Similarly, section 83.49(3)(c) is likewise not applicable because a right to a security deposit was not adjudicated. That section applies to suits instituted for the recovery of security deposits in which both the landlord and tenant claim entitlement thereto. As seen by putting section 83.49(3)(c) within the context of preceding sections 83.49(3)(a) and (3)(b), the issue that the statute addresses is the issue of a tenant's right to the return of his security deposit upon vacating the premises. In contrast, the issue in the instant litigation concerned whether or not a security deposit equal to two month's rent could be required under FHA regulations. Section 83.49(3)(c), therefore, provides no basis for an award of attorneys' fees.
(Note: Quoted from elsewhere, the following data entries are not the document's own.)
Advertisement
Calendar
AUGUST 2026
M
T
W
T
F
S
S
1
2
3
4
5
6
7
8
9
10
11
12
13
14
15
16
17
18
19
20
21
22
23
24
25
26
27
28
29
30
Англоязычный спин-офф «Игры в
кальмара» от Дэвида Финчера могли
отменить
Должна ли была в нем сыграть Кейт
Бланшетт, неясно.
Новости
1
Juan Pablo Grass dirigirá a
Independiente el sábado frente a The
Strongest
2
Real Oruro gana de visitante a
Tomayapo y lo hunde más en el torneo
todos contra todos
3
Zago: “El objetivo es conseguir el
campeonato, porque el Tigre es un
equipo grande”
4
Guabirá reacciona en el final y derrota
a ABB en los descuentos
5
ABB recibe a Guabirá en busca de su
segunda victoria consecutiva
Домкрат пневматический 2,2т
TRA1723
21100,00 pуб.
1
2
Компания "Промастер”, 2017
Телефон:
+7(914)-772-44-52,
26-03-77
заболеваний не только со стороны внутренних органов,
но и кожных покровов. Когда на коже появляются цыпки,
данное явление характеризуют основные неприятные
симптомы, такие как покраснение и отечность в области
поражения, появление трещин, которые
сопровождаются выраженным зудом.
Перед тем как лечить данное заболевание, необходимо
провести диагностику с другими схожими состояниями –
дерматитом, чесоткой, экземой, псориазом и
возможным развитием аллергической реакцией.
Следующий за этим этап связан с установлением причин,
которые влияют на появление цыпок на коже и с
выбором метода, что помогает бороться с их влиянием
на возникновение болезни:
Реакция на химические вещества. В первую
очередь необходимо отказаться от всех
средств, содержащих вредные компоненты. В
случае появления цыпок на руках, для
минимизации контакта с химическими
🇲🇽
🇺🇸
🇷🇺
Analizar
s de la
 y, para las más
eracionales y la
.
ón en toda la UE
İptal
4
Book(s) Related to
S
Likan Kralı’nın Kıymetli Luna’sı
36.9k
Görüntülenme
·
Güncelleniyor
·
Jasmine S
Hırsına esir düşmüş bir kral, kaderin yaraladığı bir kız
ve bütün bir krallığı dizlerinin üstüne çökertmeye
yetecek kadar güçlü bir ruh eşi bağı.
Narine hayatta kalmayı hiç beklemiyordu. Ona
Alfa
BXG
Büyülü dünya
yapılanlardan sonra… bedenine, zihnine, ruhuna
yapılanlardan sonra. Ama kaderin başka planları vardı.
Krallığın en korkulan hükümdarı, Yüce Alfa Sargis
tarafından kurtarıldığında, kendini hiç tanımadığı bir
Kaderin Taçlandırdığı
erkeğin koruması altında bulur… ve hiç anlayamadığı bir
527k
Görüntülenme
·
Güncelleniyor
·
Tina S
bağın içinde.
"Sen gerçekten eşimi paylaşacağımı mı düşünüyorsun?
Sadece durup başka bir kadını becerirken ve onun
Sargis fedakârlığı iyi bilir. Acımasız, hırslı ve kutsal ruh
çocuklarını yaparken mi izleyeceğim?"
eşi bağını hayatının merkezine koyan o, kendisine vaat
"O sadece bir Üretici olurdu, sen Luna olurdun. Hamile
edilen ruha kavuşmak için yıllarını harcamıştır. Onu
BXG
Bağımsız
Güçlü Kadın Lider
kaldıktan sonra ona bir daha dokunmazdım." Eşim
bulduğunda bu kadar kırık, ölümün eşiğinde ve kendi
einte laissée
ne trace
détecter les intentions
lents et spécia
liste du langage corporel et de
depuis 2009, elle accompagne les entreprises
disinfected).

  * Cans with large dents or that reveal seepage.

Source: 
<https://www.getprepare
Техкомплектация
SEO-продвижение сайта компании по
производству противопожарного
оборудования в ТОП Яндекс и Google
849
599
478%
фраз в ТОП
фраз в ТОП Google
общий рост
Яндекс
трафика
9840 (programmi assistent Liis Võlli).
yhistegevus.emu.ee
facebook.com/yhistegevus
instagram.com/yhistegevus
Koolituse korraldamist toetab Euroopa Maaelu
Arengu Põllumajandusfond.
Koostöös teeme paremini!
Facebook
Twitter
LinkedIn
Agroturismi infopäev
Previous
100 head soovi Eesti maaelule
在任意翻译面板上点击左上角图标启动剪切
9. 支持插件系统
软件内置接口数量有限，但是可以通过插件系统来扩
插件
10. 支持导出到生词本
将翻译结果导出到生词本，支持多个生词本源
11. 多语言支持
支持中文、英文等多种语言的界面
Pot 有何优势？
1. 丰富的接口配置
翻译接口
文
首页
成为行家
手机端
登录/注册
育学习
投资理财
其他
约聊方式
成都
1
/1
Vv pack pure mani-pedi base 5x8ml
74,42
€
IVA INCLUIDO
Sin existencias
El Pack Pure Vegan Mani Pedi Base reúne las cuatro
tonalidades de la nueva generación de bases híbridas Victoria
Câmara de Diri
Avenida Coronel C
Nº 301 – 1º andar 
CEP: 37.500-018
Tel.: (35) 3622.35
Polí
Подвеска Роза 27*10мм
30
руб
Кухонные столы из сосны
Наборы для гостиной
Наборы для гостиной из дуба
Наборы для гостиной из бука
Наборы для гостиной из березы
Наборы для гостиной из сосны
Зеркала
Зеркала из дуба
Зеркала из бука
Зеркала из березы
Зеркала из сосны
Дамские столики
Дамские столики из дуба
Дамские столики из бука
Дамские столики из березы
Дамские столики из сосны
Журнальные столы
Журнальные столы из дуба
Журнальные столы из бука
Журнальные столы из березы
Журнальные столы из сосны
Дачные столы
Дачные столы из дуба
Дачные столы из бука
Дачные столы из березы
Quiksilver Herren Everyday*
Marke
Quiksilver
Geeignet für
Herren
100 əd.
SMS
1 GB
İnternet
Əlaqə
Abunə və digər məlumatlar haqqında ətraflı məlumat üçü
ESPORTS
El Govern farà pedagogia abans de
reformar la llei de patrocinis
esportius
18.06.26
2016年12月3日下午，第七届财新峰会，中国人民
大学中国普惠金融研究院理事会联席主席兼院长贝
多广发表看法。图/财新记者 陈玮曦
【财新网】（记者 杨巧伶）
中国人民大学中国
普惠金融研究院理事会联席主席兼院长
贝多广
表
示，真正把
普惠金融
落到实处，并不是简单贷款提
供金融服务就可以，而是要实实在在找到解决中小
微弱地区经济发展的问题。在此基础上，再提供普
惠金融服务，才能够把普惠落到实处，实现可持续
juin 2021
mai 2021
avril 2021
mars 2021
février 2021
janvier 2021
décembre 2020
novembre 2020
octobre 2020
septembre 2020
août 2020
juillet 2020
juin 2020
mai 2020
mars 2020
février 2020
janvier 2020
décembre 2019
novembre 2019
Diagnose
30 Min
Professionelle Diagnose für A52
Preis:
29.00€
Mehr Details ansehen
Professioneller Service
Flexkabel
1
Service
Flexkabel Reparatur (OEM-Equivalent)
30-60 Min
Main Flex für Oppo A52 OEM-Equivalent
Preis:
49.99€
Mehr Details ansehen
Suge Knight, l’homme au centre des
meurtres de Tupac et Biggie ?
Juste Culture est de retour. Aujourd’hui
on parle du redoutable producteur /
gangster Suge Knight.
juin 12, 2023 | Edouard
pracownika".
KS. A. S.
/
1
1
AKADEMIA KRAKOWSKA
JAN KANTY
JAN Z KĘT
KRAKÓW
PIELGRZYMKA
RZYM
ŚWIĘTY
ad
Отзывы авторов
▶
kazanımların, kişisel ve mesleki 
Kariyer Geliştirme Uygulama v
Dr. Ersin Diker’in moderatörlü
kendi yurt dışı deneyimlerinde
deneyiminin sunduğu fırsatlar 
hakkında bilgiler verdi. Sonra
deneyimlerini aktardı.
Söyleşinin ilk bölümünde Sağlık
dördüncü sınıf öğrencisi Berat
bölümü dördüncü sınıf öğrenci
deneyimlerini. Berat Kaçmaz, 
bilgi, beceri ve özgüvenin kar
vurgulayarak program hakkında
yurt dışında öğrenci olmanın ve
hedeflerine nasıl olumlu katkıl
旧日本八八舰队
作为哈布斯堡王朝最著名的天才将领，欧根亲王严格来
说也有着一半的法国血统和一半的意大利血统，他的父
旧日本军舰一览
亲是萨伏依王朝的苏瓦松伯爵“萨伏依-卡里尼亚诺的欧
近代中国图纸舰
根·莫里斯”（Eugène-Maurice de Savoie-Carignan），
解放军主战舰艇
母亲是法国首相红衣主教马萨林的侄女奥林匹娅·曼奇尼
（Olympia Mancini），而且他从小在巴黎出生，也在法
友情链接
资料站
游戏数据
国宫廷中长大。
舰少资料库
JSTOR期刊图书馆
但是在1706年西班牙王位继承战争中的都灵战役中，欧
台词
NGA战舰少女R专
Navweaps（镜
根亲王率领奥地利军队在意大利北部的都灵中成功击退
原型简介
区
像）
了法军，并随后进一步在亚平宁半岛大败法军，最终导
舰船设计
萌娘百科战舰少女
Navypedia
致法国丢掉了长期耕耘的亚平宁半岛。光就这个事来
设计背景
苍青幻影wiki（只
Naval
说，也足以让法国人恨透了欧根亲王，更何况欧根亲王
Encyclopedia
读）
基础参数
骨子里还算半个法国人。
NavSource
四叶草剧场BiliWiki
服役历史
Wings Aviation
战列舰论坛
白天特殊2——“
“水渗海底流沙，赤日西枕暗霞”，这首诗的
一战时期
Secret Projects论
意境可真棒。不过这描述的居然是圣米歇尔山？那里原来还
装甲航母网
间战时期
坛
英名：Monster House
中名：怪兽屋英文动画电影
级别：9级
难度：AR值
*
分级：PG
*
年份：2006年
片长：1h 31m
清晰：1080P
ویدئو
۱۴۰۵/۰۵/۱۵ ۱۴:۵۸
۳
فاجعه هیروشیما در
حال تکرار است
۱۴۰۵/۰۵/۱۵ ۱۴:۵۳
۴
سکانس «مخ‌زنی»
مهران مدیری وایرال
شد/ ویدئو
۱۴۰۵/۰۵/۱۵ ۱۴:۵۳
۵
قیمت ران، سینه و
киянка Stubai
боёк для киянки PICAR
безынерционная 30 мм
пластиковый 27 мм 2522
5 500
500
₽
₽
(3)(a) Upon the vacating of the premises for termination of the lease, the landlord shall have 15 days to return said security deposit together with interest or in which to give the tenant written notice by certified mail to the tenant's last known mailing address of his intention to impose a claim thereon. The notice shall contain a statement in substantially the following form:
This is a notice of my intention to impose a claim for damages in the amount of ____ upon your security deposit. It is sent to you as required by s. 83.49(3), Florida Statutes. You are hereby notified that you must object in writing to this deduction from your security deposit within 15 days from the time you receive this notice or I will be authorized to deduct my claim from your security deposit. Your objection must be sent to ( landlord's address).
If the landlord fails to give the required notice within the 15-day period, he forfeits his right to impose a claim upon the security deposit.
(b) Unless the tenant objects to the imposition of the landlord's claim or the amount thereof within 15 days after receipt of the landlord's notice of intention to impose a claim, the landlord may then deduct the amount of his claim and shall remit the balance of the deposit to the tenant within 30 days after the date of the notice of intention to impose a claim for damages.
In sum, we answer the certified question "yes" and hold that the pleading and proving of an independent tort are required in a breach of contract action in order for punitive damages to be recovered. We thus approve the decision of the district court below.
It is so ordered.
ALDERMAN, C.J., and ADKINS, BOYD, OVERTON and McDONALD, JJ., concur.